--- Selected extract Enclosed Below ---

[SWLUG] Problems
Dafydd Harries
daf at parnassus.ath.cx
Wed Nov 12 18:03:45 UTC 2003
Ar Tue, Nov 11, 2003 at 06:59:06PM +0000, ysgrifennodd Chris M. Jackson:
> On Tue, 11 Nov 2003, Steve Anderson wrote:
>
> > Way-hey - my first reply after much lurking. Way-hey!
>
> and a very warm welcome to you. Take a mug of hot caffeinated fluid and
> join us by the fire. :)
>
> > Not defending it, it's a necessary evil, that's all.
>
> I feel your pain. I live in a house full of Windows users. All the
> computers in our house run Windows XP, with some exceptions. The "file
> server" is on Win2k, and one person has a PC which isn't quite up to XP
> spec and so runs Win98. Our self-proclaimed sysadmin seems to be of the
> opinion that Windows is the way to go, and that Linux is broken
> (s/kettle/pot). Assuming that this is true, then does that make the fact
> that 75%+ of the Internet is powered by Unix-based systems something of
> an anomaly? Does it therefore make 75% of sysadmins stupid?
> Of course, it might suggest that our house has a dumb sysadmin :)
Last year I was in a house with four other computer scientists. (And a
German/Japanese student. Guess who was the only female. She was also the
only one remotely interested in football, though. But I digress.) At the
beginning of the year, I was the only Linux user, and the others were
what you might call bi-curious. By the end of the year, everybody had a
Debian installation. (Even if everybody but me had a Windows
installation as well.)
It probably helped that we had a router with Debian on it sitting
between our ADSL and our switch, because everybody had an account on the
machine and could play around with it. (The Debian router, a Pentium 75 IIRC,
was very stable apart from trouble which I suspect was a dodgy early USB
bus which necessitated rebooting it every few weeks to get the modem
working again.)
> > b) WineX can play all the new games as well as XP can. So sometime
> > over the rainbow...

--- End of Enclosed Selected extract ---
--- Collected material Enclosed Below ---

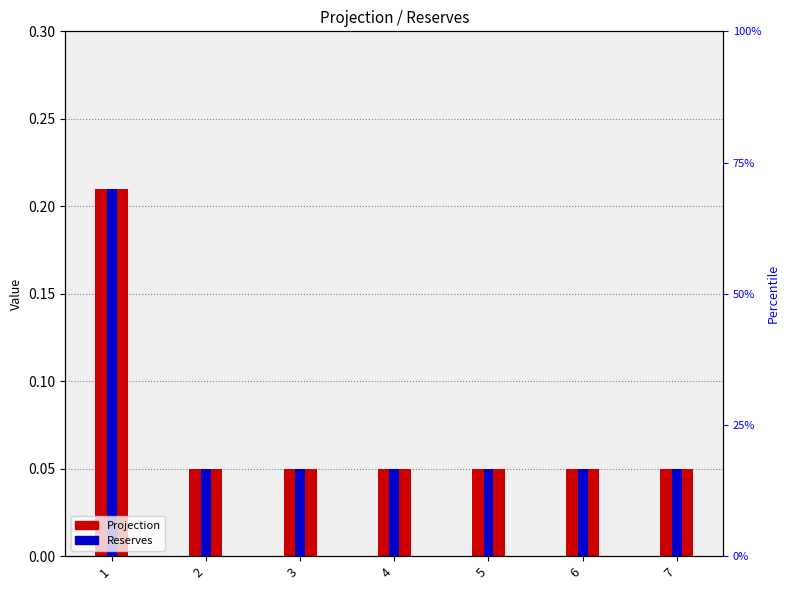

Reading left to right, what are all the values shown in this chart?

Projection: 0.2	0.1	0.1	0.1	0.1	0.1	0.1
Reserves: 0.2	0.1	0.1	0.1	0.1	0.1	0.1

--- End of Enclosed Collected material ---

## Directions
Reproduce the stretch of the SWLUG mailing list post from "It probably helped" through "over the rainbow...", word for word.

## Result of the task
It probably helped that we had a router with Debian on it sitting
between our ADSL and our switch, because everybody had an account on the
machine and could play around with it. (The Debian router, a Pentium 75 IIRC,
was very stable apart from trouble which I suspect was a dodgy early USB
bus which necessitated rebooting it every few weeks to get the modem
working again.)
> > b) WineX can play all the new games as well as XP can. So sometime
> > over the rainbow...